Reputation: 143
I am running a CCA of some ecological data with ~50 sites and several hundred species. I know that you have to be careful when your number of explanatory variables approaches your number of samples. I have 23 explanatory variables, so this isn't a problem for me, but I have also heard that using too many explanatory variables can start to "un-constrain" the CCA.

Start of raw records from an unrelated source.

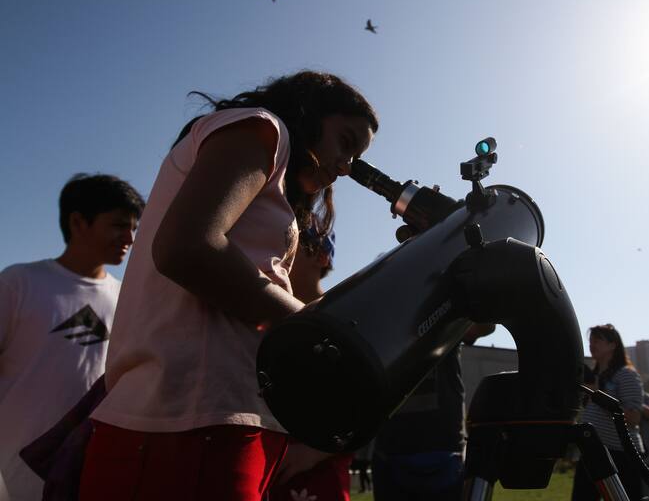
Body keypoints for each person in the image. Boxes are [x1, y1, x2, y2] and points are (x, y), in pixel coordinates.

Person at [78, 71, 378, 501]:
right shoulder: (262, 128)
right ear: (310, 114)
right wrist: (313, 325)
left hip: (215, 419)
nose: (346, 167)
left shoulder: (274, 174)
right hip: (187, 421)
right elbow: (185, 247)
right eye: (346, 142)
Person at [0, 174, 144, 501]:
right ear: (78, 222)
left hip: (81, 476)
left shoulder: (128, 299)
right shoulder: (19, 283)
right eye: (119, 225)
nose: (130, 238)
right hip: (9, 478)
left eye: (134, 228)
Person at [269, 221, 354, 501]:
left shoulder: (344, 317)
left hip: (319, 479)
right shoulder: (266, 315)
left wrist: (316, 451)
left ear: (322, 256)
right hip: (269, 466)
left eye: (292, 246)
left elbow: (368, 400)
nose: (280, 256)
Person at [371, 323, 495, 501]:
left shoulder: (439, 306)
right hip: (394, 449)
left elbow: (484, 325)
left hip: (437, 448)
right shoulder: (381, 311)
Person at [572, 324, 645, 501]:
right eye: (590, 340)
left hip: (622, 455)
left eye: (598, 340)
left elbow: (634, 418)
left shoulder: (626, 374)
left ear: (613, 345)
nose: (591, 344)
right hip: (592, 452)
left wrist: (599, 396)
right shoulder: (592, 377)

Are there any guidelines about how many explanatory variables is appropriate? So far, I have just plotted them all and then removed the ones that appear to be redundant (leaving me with 8). Can I use the intertia values to help inform/justify this?
Thanks
Upvotes: 0
Views: 768
Reputation: 3722
This is the same question as asking "how many variables are too many for regression analysis?". Not "almost the same", but exactly the same: CCA is an ordination of fitted values of linear regression. In most severe cases you can over-fit. In CCA this is evident when the first eigenvalues of CCA and (unconstrained) CA are almost identical and the ordinations look similar in first dimensions (you can use Procrustes analysis to check this). Extreme case would be that residual variation disappears, but in ordination you focus on first dimensions, and there the constraints can get lost much earlier than in later constrained axes or in residuals. More importantly: you must see CCA as a kind of regression analysis and have the same attitude to constraints as to explanatory (independent) variables in regression. If you have no prior hypothesis to study, you have all the problems of model selection of regression analysis plus the problems of multivariate ordination, but these are non-technical problems that should be handled somewhere else than in stackoverflow.
Upvotes: 2